> **抽出本文**:
「インターネットでは、ウェブサイトにアクセスした時点で、接続したコンピューターを識別する
固有の『IPアドレス』(例:123.45.678.90)か『ドメイン名』(例:××××.co.jp)がサー
バーに記録され、この偽造は不可能です。
ここからプロバイダーが割り出され、プロバイダーの情報から利用者が特定されるのです」
これはパソコンだけでなく、携帯も同様。
では、実際に、どういう手順で犯人逮捕に至るのか。
ネット犯罪に詳しい紀藤正樹弁護士が解説する。
「警察は裁判所の令状を持って、ドメイン所有者に犯人のIPアドレスと接続時刻の開示を要求
し、プロバイダーを特定します。その後、プロバイダーにも同様の手続きで利用者の個人情報
を要求し、個人が特定されるのです。

> **作業内容**:
1: 抽出本文の「ここからプロバイダーが割り出」から「を要求し、個人が特定されるのです。」までを、両端を含めて書き直してください。その際、「プロバイダー」を「接続業者」に置き換えてください。
2: 抽出本文で、犯人逮捕に至る手順を解説しているのは誰ですか。
3: 抽出本文によると、ウェブサイトにアクセスした利用者が特定できるのはなぜですか。一〜三文で説明してください。

保存データの項目:
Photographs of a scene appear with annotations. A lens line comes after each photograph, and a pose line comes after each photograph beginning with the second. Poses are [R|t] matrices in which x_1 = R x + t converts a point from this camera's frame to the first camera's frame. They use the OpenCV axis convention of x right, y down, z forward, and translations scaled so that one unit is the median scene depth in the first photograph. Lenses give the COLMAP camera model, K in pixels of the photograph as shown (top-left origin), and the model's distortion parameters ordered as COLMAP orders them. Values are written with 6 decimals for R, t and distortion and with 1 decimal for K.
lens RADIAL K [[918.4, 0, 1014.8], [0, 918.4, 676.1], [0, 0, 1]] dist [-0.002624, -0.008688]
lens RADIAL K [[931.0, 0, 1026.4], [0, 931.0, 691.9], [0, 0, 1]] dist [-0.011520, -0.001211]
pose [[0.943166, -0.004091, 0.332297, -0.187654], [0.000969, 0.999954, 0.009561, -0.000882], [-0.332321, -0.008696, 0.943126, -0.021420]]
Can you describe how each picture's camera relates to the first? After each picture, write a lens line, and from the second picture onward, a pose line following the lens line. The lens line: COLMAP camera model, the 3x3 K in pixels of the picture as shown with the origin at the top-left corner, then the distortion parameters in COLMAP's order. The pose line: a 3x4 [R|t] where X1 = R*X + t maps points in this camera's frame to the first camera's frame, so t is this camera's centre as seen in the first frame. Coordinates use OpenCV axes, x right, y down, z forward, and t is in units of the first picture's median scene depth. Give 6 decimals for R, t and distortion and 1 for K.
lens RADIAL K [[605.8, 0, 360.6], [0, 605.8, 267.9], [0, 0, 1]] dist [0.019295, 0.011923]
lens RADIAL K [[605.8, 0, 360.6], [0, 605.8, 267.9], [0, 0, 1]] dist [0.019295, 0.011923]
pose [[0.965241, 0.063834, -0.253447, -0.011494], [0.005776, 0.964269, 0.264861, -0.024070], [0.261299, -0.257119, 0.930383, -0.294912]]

> **期待される結果**:
1:
ここから接続業者が割り出され、接続業者の情報から利用者が特定されるのです」
これはパソコンだけでなく、携帯も同様。
では、実際に、どういう手順で犯人逮捕に至るのか。
ネット犯罪に詳しい紀藤正樹弁護士が解説する。
「警察は裁判所の令状を持って、ドメイン所有者に犯人のIPアドレスと接続時刻の開示を要求
し、接続業者を特定します。その後、接続業者にも同様の手続きで利用者の個人情報
を要求し、個人が特定されるのです。

2: ネット犯罪に詳しい紀藤正樹弁護士です。

3: アクセスした時点で、接続したコンピューターを識別する固有のIPアドレスかドメイン名がサーバーに記録され、その偽造は不可能だからです。そこからプロバイダーが割り出され、プロバイダーの情報から利用者が特定されます。